Document images with source code
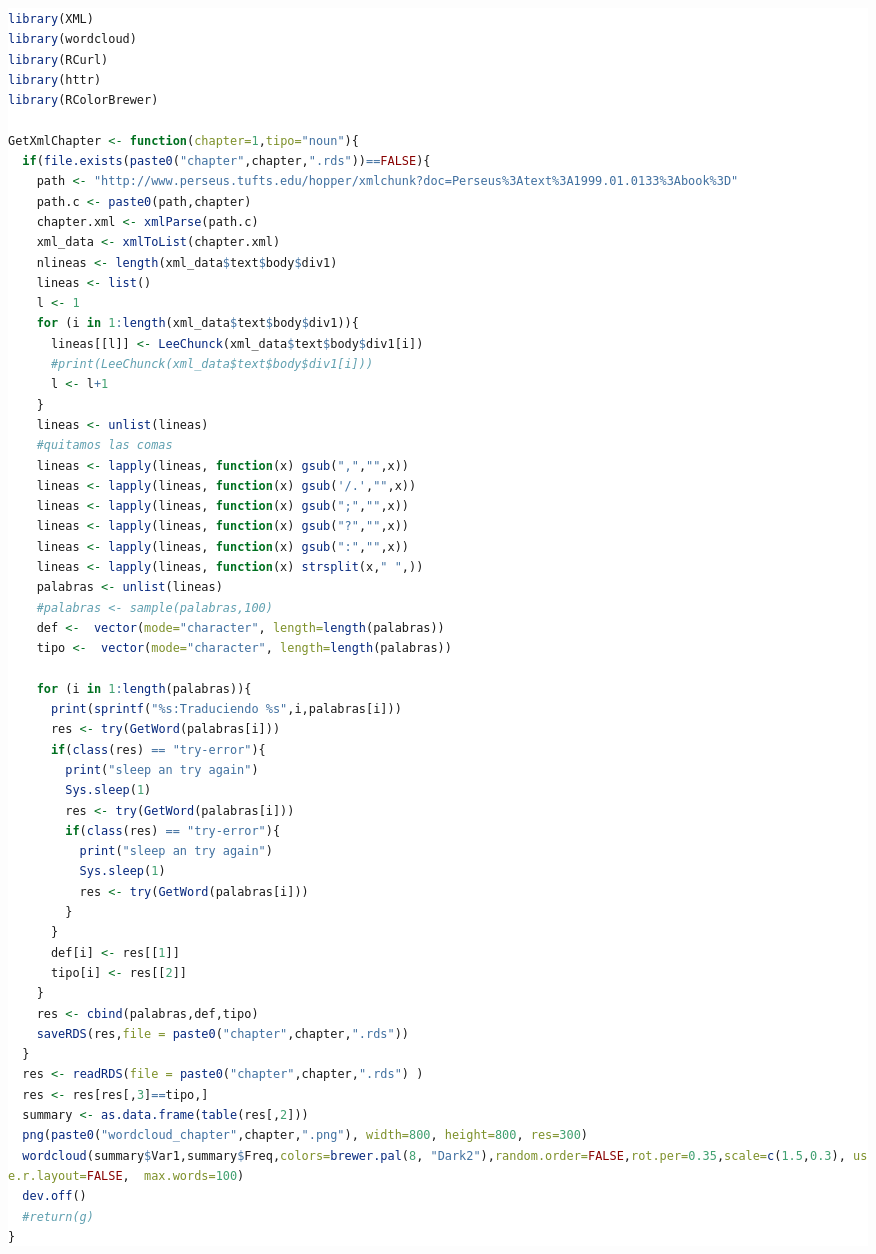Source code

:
 ```r
library(XML)
library(wordcloud)
library(RCurl)
library(httr)
library(RColorBrewer)

GetXmlChapter <- function(chapter=1,tipo="noun"){
  if(file.exists(paste0("chapter",chapter,".rds"))==FALSE){
    path <- "http://www.perseus.tufts.edu/hopper/xmlchunk?doc=Perseus%3Atext%3A1999.01.0133%3Abook%3D"
    path.c <- paste0(path,chapter)
    chapter.xml <- xmlParse(path.c)
    xml_data <- xmlToList(chapter.xml)
    nlineas <- length(xml_data$text$body$div1)
    lineas <- list()
    l <- 1
    for (i in 1:length(xml_data$text$body$div1)){
      lineas[[l]] <- LeeChunck(xml_data$text$body$div1[i])
      #print(LeeChunck(xml_data$text$body$div1[i]))
      l <- l+1
    }
    lineas <- unlist(lineas)
    #quitamos las comas
    lineas <- lapply(lineas, function(x) gsub(",","",x))
    lineas <- lapply(lineas, function(x) gsub('/.',"",x))
    lineas <- lapply(lineas, function(x) gsub(";","",x))
    lineas <- lapply(lineas, function(x) gsub("?","",x))
    lineas <- lapply(lineas, function(x) gsub(":","",x))
    lineas <- lapply(lineas, function(x) strsplit(x," ",))
    palabras <- unlist(lineas)
    #palabras <- sample(palabras,100)
    def <-  vector(mode="character", length=length(palabras))
    tipo <-  vector(mode="character", length=length(palabras))
    
    for (i in 1:length(palabras)){
      print(sprintf("%s:Traduciendo %s",i,palabras[i]))
      res <- try(GetWord(palabras[i]))
      if(class(res) == "try-error"){
        print("sleep an try again")
        Sys.sleep(1)
        res <- try(GetWord(palabras[i]))
        if(class(res) == "try-error"){
          print("sleep an try again")
          Sys.sleep(1)
          res <- try(GetWord(palabras[i]))
        }
      } 
      def[i] <- res[[1]]
      tipo[i] <- res[[2]]
    }
    res <- cbind(palabras,def,tipo)
    saveRDS(res,file = paste0("chapter",chapter,".rds"))
  }
  res <- readRDS(file = paste0("chapter",chapter,".rds") )
  res <- res[res[,3]==tipo,]
  summary <- as.data.frame(table(res[,2]))
  png(paste0("wordcloud_chapter",chapter,".png"), width=800, height=800, res=300)
  wordcloud(summary$Var1,summary$Freq,colors=brewer.pal(8, "Dark2"),random.order=FALSE,rot.per=0.35,scale=c(1.5,0.3), use.r.layout=FALSE,  max.words=100)
  dev.off()
  #return(g)
}

```

[^1]: Text Mining with R <https://www.tidytextmining.com/index.html>
[^2]: Tidytext <https://github.com/juliasilge/tidytext>
[^3]: Perseus Digital Library <http://www.perseus.tufts.edu/hopper/>
[^4]: Perseus Digital Library Greek Word Study Tool <http://www.perseus.tufts.edu/hopper/morph?lang=greek&lookup=%E1%BC%A1>
[^5]: Project Gutenberg <http://www.gutenberg.org/>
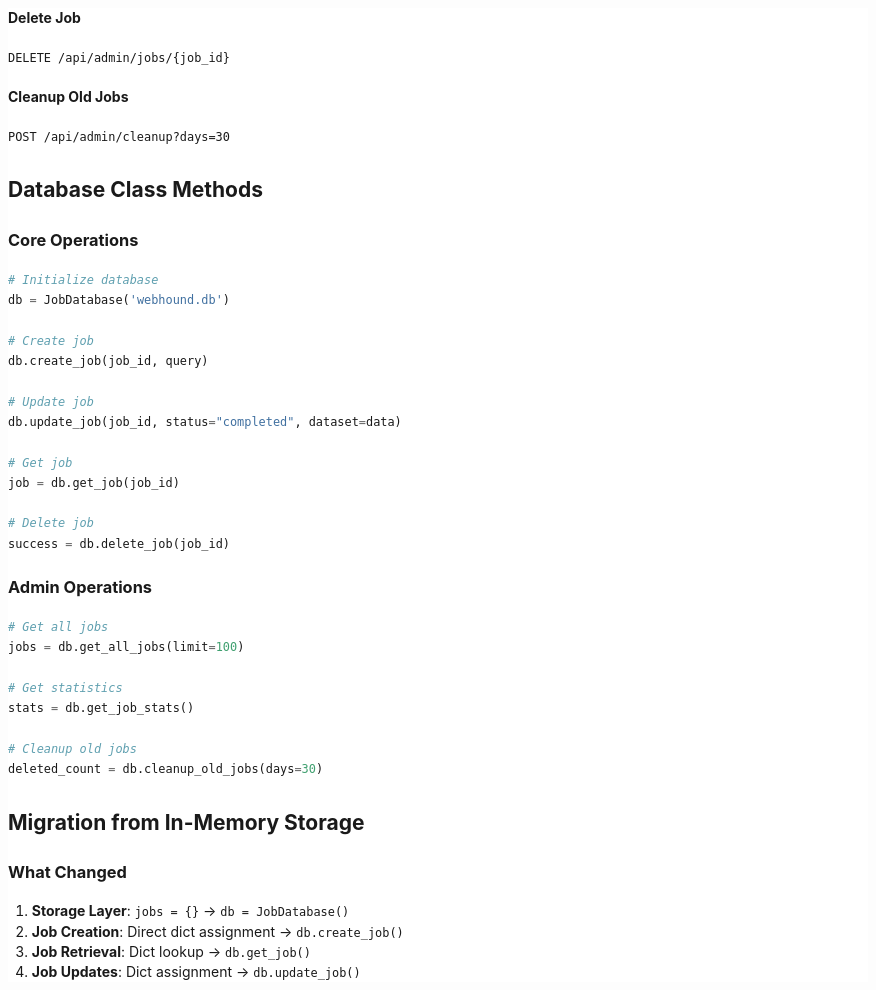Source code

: #### Delete Job
```http
DELETE /api/admin/jobs/{job_id}
```

#### Cleanup Old Jobs
```http
POST /api/admin/cleanup?days=30
```

## Database Class Methods

### Core Operations

```python
# Initialize database
db = JobDatabase('webhound.db')

# Create job
db.create_job(job_id, query)

# Update job
db.update_job(job_id, status="completed", dataset=data)

# Get job
job = db.get_job(job_id)

# Delete job
success = db.delete_job(job_id)
```

### Admin Operations

```python
# Get all jobs
jobs = db.get_all_jobs(limit=100)

# Get statistics
stats = db.get_job_stats()

# Cleanup old jobs
deleted_count = db.cleanup_old_jobs(days=30)
```

## Migration from In-Memory Storage

### What Changed

1. **Storage Layer**: `jobs = {}` → `db = JobDatabase()`
2. **Job Creation**: Direct dict assignment → `db.create_job()`
3. **Job Retrieval**: Dict lookup → `db.get_job()`
4. **Job Updates**: Dict assignment → `db.update_job()`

§ **Exercise directions**
Match on "vector": copy every line in the records that has it.

§ **Response area**
    def <-  vector(mode="character", length=length(palabras))
    tipo <-  vector(mode="character", length=length(palabras))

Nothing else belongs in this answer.